• EXTRACTED DATA
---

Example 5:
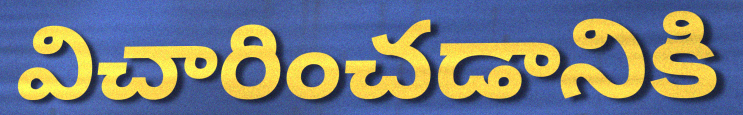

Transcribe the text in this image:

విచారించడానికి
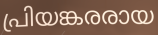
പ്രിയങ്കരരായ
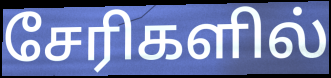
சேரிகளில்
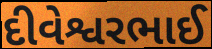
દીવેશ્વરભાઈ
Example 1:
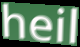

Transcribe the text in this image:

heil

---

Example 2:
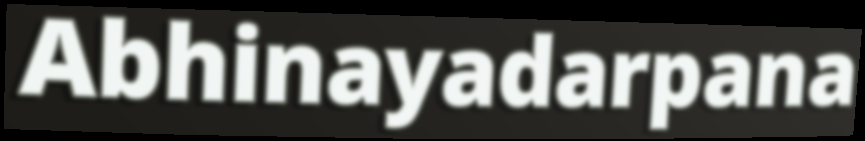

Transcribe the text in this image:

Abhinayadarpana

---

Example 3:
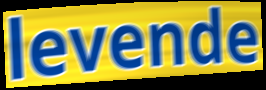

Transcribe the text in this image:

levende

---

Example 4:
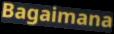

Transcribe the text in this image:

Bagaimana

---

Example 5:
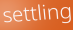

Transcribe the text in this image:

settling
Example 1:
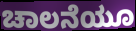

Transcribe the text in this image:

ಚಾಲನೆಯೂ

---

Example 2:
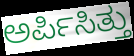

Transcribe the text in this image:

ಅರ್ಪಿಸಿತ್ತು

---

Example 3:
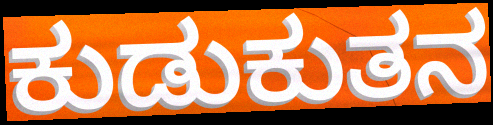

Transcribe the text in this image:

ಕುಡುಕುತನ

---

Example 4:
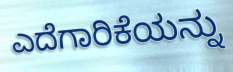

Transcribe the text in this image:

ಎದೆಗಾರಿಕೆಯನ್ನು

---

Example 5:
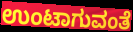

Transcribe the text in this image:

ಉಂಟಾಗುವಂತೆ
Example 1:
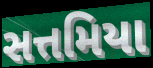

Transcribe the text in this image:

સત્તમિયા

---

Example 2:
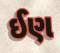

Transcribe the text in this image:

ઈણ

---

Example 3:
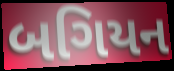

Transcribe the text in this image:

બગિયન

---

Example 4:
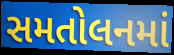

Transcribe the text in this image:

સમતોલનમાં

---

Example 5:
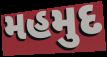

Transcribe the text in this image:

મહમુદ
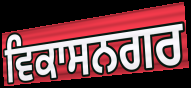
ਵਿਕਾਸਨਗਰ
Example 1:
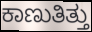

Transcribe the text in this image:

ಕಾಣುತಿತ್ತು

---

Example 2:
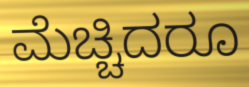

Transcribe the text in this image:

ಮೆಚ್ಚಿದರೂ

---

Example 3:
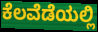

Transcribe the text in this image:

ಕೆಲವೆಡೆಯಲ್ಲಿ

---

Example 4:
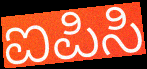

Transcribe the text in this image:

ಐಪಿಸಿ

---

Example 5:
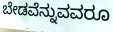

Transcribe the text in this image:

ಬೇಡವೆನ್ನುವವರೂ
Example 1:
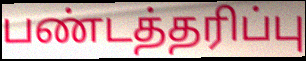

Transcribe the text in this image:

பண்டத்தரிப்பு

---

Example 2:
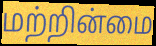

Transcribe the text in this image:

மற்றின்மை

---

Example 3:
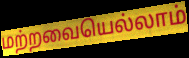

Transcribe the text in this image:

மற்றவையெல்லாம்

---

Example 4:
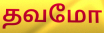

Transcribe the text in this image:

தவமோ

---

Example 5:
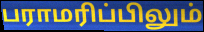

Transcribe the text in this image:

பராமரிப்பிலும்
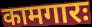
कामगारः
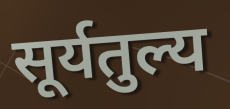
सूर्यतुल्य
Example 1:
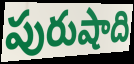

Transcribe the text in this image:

• TASK DESCRIPTION
Can you update all of the records above by replacing "Transcribe the text in this image" with "Write out the word shown in this image" and keeping everything else the same? Leave the pictures out of your version.

• RESULT FOR THIS TASK
---

Example 5:

Write out the word shown in this image:

విచారించడానికి
പ്രിയങ്കരരായ
சேரிகளில்
દીવેશ્વરભાઈ
Example 1:

Write out the word shown in this image:

heil

---

Example 2:

Write out the word shown in this image:

Abhinayadarpana

---

Example 3:

Write out the word shown in this image:

levende

---

Example 4:

Write out the word shown in this image:

Bagaimana

---

Example 5:

Write out the word shown in this image:

settling
Example 1:

Write out the word shown in this image:

ಚಾಲನೆಯೂ

---

Example 2:

Write out the word shown in this image:

ಅರ್ಪಿಸಿತ್ತು

---

Example 3:

Write out the word shown in this image:

ಕುಡುಕುತನ

---

Example 4:

Write out the word shown in this image:

ಎದೆಗಾರಿಕೆಯನ್ನು

---

Example 5:

Write out the word shown in this image:

ಉಂಟಾಗುವಂತೆ
Example 1:

Write out the word shown in this image:

સત્તમિયા

---

Example 2:

Write out the word shown in this image:

ઈણ

---

Example 3:

Write out the word shown in this image:

બગિયન

---

Example 4:

Write out the word shown in this image:

સમતોલનમાં

---

Example 5:

Write out the word shown in this image:

મહમુદ
ਵਿਕਾਸਨਗਰ
Example 1:

Write out the word shown in this image:

ಕಾಣುತಿತ್ತು

---

Example 2:

Write out the word shown in this image:

ಮೆಚ್ಚಿದರೂ

---

Example 3:

Write out the word shown in this image:

ಕೆಲವೆಡೆಯಲ್ಲಿ

---

Example 4:

Write out the word shown in this image:

ಐಪಿಸಿ

---

Example 5:

Write out the word shown in this image:

ಬೇಡವೆನ್ನುವವರೂ
Example 1:

Write out the word shown in this image:

பண்டத்தரிப்பு

---

Example 2:

Write out the word shown in this image:

மற்றின்மை

---

Example 3:

Write out the word shown in this image:

மற்றவையெல்லாம்

---

Example 4:

Write out the word shown in this image:

தவமோ

---

Example 5:

Write out the word shown in this image:

பராமரிப்பிலும்
कामगारः
सूर्यतुल्य
Example 1:

Write out the word shown in this image:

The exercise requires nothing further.